14. Now Section 18 will be attracted only if it is proved that the Municipal Board has by means of a fraud, been kept from the knowledge of its right of suit. It has already been found above that there was no fraud. Another ground why Section 18 does not apply is that the Municipal Board was not kept from the knowledge of its right of suit for the recovery of these taxes. Section 177, U. P. Municipalities Act, 1916, gives a statutory right to the Municipality to recover taxes as a charge upon the buildings or lands. In the face of this section it is impossible to say that the plaintiff had no knowledge of its right of suit.

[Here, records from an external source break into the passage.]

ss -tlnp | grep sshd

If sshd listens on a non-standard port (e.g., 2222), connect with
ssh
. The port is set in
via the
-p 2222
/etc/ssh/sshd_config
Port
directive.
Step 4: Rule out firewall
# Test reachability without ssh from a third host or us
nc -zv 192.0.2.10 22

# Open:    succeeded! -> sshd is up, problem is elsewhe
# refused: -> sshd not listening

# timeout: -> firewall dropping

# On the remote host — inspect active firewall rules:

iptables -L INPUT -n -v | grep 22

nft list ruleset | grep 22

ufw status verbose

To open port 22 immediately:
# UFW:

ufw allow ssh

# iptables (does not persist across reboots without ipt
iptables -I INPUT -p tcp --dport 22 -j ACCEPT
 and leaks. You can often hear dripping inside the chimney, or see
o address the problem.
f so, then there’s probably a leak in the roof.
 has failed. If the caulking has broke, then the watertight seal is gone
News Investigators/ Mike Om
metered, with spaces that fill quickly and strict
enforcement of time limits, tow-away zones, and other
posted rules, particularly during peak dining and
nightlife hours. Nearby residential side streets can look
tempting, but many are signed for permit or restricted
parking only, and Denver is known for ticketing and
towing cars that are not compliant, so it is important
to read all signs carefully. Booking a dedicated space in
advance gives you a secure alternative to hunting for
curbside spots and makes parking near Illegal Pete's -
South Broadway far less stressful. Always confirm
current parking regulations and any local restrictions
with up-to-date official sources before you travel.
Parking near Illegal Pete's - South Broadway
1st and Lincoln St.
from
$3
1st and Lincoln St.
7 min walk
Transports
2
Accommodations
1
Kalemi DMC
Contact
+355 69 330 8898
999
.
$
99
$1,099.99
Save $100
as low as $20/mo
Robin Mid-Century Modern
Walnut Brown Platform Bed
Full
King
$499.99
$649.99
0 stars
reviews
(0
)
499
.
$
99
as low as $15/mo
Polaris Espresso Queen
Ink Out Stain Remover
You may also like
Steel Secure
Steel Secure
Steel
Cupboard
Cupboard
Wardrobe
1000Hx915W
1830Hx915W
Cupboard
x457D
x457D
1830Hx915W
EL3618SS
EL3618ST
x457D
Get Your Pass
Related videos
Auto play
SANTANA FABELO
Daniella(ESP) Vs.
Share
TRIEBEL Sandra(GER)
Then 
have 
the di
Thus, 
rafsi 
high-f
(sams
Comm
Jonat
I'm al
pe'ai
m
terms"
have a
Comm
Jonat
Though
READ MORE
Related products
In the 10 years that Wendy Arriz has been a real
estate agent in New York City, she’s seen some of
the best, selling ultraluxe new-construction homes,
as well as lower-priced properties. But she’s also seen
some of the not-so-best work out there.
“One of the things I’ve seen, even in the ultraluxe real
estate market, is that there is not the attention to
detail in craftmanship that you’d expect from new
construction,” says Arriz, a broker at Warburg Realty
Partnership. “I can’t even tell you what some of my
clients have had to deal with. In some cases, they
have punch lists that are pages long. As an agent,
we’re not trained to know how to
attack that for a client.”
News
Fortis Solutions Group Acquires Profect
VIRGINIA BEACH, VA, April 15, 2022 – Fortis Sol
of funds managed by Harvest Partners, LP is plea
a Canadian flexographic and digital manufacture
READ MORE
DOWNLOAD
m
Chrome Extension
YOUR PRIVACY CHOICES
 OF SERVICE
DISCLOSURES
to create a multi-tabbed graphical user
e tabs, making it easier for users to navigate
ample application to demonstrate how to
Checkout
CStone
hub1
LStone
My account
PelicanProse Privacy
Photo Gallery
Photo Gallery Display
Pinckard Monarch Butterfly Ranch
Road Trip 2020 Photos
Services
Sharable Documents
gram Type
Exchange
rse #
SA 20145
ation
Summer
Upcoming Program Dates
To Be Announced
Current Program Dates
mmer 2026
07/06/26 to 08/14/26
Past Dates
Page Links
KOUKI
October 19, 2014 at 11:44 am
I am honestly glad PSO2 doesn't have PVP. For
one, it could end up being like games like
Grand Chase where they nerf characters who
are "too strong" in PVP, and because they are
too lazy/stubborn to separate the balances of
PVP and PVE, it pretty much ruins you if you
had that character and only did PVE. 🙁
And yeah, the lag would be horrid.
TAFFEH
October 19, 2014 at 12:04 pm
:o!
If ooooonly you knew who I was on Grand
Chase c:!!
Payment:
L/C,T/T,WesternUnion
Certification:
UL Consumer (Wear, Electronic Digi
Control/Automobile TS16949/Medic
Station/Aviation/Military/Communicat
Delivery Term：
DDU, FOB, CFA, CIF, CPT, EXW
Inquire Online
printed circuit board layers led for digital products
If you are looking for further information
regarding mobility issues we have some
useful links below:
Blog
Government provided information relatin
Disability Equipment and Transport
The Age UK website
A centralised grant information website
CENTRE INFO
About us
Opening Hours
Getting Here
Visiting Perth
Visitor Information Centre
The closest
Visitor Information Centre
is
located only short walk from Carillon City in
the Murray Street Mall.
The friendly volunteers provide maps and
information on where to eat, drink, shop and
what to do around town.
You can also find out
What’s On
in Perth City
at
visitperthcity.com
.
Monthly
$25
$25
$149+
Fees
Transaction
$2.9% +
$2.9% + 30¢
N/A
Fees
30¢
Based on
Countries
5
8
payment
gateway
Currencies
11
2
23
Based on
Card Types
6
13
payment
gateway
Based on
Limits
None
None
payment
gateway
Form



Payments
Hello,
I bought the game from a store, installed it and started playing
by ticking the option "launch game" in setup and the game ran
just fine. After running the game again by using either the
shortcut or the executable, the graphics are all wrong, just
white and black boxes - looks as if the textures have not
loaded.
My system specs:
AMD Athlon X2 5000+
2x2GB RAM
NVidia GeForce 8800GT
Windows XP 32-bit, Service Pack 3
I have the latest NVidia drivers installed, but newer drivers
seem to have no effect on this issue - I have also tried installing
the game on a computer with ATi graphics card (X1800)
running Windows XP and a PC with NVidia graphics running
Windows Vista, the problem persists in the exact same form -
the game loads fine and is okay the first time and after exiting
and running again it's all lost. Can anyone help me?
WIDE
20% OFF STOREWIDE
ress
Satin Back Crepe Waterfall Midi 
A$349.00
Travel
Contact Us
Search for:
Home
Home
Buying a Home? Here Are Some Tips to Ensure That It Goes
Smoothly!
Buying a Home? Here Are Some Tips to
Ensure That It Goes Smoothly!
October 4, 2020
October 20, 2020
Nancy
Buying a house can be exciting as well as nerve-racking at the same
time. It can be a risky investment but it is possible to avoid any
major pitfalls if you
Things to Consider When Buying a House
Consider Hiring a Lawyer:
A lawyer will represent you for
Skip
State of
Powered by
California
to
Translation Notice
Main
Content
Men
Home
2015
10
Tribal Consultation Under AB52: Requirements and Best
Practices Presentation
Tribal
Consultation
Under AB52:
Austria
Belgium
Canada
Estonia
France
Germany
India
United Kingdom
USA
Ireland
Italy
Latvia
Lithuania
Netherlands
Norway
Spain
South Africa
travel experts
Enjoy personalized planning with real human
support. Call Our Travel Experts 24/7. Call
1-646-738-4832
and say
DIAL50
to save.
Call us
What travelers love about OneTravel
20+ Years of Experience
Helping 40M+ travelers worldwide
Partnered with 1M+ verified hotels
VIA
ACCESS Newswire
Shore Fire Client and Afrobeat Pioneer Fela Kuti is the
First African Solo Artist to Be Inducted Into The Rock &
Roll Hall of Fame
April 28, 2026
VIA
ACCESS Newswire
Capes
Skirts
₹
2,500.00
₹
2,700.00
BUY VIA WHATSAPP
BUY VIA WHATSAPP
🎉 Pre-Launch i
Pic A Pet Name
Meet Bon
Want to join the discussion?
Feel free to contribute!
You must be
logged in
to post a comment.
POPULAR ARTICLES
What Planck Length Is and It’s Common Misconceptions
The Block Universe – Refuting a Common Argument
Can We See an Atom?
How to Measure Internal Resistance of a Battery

It may have been unaware of the real person who should have been sued for the taxes, but this ignorance of the Municipal Board was not due to any fraud on the part of the defendants. They acquired the property at auction sales publicly. There was nothing clandestine in the purchase of property by them. Notice of these auction purchases must have been sent in due course to the registration office also. The Municipal Board can very well have the knowledge of the transfers of the house within its area by periodical inspections of the registration office and if it failed to be vigilant about the matter the defendants cannot be held responsible for it. I have no hesitation in saying that the provisions of Section 18 are utterly inapplicable to the facts of the present case for two reasons : (1) there was no fraud on the part of the defendants, and (2) the plaintiff Municipality was not kept from the knowledge of its right by the defendants.
15. That being the position, the suit could be decreed only for the taxes for twelve years immediately preceding its institution and the decree of the trial Court must be restored to that extent.
16. Learned counsel for the appellants has claimed also for apportionment. He has urged that the two sets of the defendants should be liable for the decree to the extent of their respective titles in the disputed premises. According to Section 177, Municipalities Act the charge is indivisible. Section 100, T. P. Act, provides that all the provisions contained in that Act which apply to a simple mortgage shall, so far as may be, apply to a charge created either by act of parties or by operation of law. Just as the integrity of a mortgage cannot be broken up, so in the present case the charge cannot be split up by apportioning the liability among the various defendants. The appellants are not entitled to the apportionment.
17. The two appeals are allowed with costs. The decree of the lower appellate Court is set aside and that of the trial Court restored.
18. Leave for Letters Patent appeal was asked for but it was refused.